Start of Document excerpt

His face collapsed. “We just say 9.99, like in the supermarket. Is advertising.”

“Ha!” Easy said. “She joking, my friend.”

I spent time with Easy’s pregnant girlfriend, Ndumi, a slender woman with a beauty mark on her right cheek and perfect white teeth. Ndumi had met Easy at a party five years earlier, at which time, she recalled, “Something happen in my mind…and in my
body.
” She recognized him from TV; she knew he’d killed Amy Biehl, and she regarded him as something of an anti-apartheid hero. Famous friends, no matter the source of that fame, were hard to come by in Gugulethu.

I sat in the sun with Monks, Easy’s paralyzed brother. I sat on the couch with Wowo. I sat with the extended family around a TV, watching wrestling in grainy black and white. Easy’s great-uncle glared at me when I entered.

“Kunjani?” he said. How are you, in Xhosa. Xhosa people compulsively greet each other and inquire into each other’s state of being.
How are you? Are you well? Are you fine? Are you cool?
When people addressed me in Xhosa, it was sometimes a greeting and sometimes a test. In this case, judging by the man’s expression, it was a test. The unspoken question was: You come here asking around, but have you bothered to learn our language?

“Ndiphilile. Kunjani wena, tata?” I asked. I’m well—and how are you, father? I had been taking night classes in Xhosa and had been practicing the clicks and the basics. One sixth of Xhosa words are estimated to contain click sounds. For the X, you slap your tongue against the side of your upper back teeth. For the Q, the hardest click to master, you pop your tongue on the roof of your mouth. For the C, you hit your two front teeth with your tongue and quickly suck in. For native Xhosa speakers, clicks are innate. For a student of the language, they are nearly impossible to perfect.

“Ndiphilile nam, enkosi,” the old man said, his face breaking into a broad smile. I’m also well, thank you. Though his bearing was stern, he was easily satisfied—which was good, because greetings were as far as I’d gotten in my classes.

No matter what we did or where we went, again and again, Easy and I circled back to Amy’s death, to his days in prison, to his childhood. We retraced the day, step by step, from the still standing school in Langa, down the railway line. Easy euphemistically called the spot where Amy was attacked “Amy’s last home.” But after months of listening to Easy and a single interview with the stubbornly mum Ntobeko, I knew that I also needed to find the two other men who had been convicted of Amy’s murder. I needed their versions of the events of that day.

First, I looked for Mongezi Manqina, the alleged ringleader of the foursome, or at the very least the man widely believed to have stabbed Amy in the heart. He would be the easier of the two to find, since his mother still lived on NY1. One day, Easy and I drove to her house, which also functioned as a shebeen. Mongezi’s mother was still there, after all these years, a large, slack-jawed woman with few teeth. She sold beer and sheep’s head to locals.

End of Document excerpt
Start of Given information

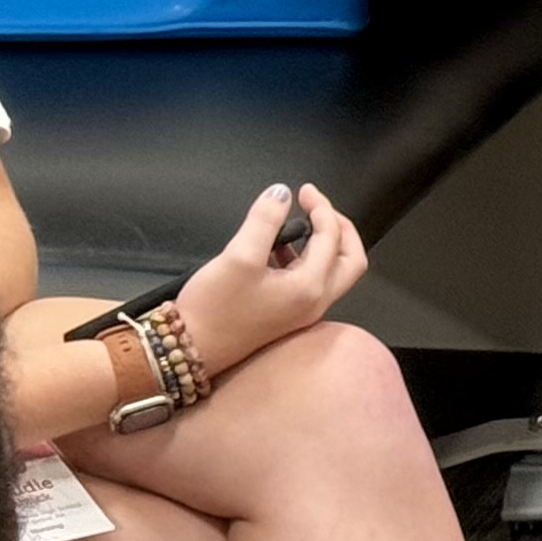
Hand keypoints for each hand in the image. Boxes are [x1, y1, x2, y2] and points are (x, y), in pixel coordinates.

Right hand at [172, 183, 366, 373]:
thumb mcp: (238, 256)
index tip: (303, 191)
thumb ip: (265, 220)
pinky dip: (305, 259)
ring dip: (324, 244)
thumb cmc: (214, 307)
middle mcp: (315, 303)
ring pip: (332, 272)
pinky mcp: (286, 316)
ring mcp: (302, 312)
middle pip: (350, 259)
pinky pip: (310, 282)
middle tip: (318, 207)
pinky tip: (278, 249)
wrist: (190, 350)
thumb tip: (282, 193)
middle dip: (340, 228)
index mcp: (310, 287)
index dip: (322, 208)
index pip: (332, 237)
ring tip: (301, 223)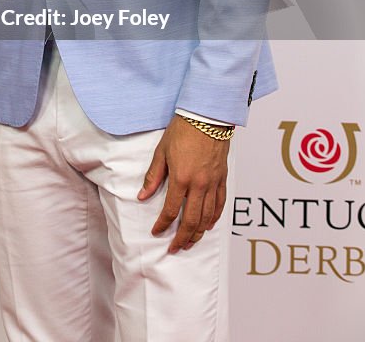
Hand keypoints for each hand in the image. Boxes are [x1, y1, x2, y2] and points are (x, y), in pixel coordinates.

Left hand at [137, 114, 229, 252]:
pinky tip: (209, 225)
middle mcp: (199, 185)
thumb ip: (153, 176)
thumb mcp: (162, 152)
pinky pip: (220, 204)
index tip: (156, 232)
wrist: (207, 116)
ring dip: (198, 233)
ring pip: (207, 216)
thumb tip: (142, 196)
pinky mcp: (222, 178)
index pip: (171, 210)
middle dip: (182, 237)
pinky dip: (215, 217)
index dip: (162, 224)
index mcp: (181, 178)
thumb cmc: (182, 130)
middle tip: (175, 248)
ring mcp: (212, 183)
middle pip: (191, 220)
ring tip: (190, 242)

End of Given information
Start of Given information

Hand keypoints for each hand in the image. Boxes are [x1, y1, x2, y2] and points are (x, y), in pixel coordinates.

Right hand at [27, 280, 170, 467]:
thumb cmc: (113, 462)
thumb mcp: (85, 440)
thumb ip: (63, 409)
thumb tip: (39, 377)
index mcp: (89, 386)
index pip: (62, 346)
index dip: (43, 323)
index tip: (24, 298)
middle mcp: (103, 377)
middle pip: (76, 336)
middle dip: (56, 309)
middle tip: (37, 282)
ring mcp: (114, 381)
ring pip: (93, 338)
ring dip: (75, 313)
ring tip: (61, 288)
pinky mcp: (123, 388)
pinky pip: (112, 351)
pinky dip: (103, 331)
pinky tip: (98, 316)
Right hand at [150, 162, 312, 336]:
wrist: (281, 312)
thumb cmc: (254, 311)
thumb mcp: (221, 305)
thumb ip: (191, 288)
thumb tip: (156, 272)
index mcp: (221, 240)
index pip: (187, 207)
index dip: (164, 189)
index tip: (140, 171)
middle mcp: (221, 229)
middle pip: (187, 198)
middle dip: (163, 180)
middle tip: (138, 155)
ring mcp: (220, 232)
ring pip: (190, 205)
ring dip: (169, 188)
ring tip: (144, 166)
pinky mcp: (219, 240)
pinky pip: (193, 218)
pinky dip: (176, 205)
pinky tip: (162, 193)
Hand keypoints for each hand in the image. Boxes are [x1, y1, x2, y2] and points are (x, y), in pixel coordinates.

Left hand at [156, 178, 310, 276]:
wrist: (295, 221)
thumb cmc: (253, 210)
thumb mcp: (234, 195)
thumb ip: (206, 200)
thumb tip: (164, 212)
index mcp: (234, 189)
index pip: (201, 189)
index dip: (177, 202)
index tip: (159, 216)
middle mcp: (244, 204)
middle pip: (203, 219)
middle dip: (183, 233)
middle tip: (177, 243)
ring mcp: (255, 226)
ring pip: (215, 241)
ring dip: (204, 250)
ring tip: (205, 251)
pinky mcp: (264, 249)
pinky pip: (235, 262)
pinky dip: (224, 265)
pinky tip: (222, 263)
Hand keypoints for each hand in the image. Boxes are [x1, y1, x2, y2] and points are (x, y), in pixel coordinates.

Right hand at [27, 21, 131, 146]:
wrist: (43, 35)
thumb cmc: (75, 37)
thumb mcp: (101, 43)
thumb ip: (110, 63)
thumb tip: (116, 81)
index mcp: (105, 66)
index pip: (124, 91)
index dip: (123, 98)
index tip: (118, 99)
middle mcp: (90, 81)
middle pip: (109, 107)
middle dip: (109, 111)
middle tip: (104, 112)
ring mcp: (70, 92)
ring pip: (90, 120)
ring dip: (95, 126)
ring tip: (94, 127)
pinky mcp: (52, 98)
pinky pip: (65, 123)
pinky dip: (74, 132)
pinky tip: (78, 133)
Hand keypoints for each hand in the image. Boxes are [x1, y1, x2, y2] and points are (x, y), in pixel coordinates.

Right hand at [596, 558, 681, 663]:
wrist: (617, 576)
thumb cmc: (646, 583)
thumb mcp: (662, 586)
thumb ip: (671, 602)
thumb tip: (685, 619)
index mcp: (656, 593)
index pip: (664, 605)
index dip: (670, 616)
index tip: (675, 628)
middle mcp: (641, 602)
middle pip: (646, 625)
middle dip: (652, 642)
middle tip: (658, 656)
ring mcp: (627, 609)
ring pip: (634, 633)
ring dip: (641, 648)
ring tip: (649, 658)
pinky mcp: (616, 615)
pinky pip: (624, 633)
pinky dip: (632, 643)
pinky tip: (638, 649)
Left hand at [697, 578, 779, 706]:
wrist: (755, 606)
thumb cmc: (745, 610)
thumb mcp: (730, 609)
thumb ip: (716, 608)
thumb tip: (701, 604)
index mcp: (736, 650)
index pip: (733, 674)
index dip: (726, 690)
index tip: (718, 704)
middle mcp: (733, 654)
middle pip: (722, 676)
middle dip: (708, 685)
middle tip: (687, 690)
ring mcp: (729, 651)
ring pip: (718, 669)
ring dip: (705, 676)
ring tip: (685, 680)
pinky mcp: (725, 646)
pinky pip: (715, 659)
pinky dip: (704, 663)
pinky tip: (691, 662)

End of Given information

Parts of the exercise:
• 1. Answer these questions about the Gugulethu narrative:
(a) At what kind of event did Ndumi meet Easy, and how many years earlier?
(b) What share of Xhosa words are estimated to contain click sounds?
(c) What did Mongezi's mother sell to locals?
• 2. Carry the Gugulethu narrative forward, starting right after its last sentence.

Task-by-task results:
• 1.
(a) At a party, five years earlier.
(b) One sixth.
(c) Beer and sheep's head.

• 2.
I had seen her in old videos, interviewed upon Mongezi’s release. Her daughters were rejoicing at their brother’s return home, but she sat in the corner of her living room, eyeing Mongezi apprehensively. Only three years after he gained amnesty, Mongezi was rearrested, this time for raping a sixteen-year-old mentally handicapped neighbor, and he had come out of Pollsmoor again in 2011. According to Mongezi’s mother, Mongezi no longer lived at home, but she handed Easy the number for Mongezi’s cell. Easy called, and we decided to meet up the next day.

Mongezi lived in Philippi, the small township south of Gugulethu, and he wanted us to come to his house. It’s difficult to give directions in the townships; if a person lives on a side street or in an informal settlement, there are no roads or house numbers. So Mongezi asked us to meet him on a bridge. As we made our way, Easy turned to me and said, “Don’t worry, my friend. Just throw him the question and he will relax.”

As we neared the bridge, the skies opened up and rain poured down. Mongezi emerged into view: tall and gaunt and sharply dressed in a houndstooth newsboy cap and a large black leather jacket.

“So thin,” I said to Easy.

“Because prison.”

Mongezi hopped into the back of my car, nodded at me, and directed me to drive back over the bridge and to then turn onto a dirt path.

“I have good news for you,” Easy said, turning back.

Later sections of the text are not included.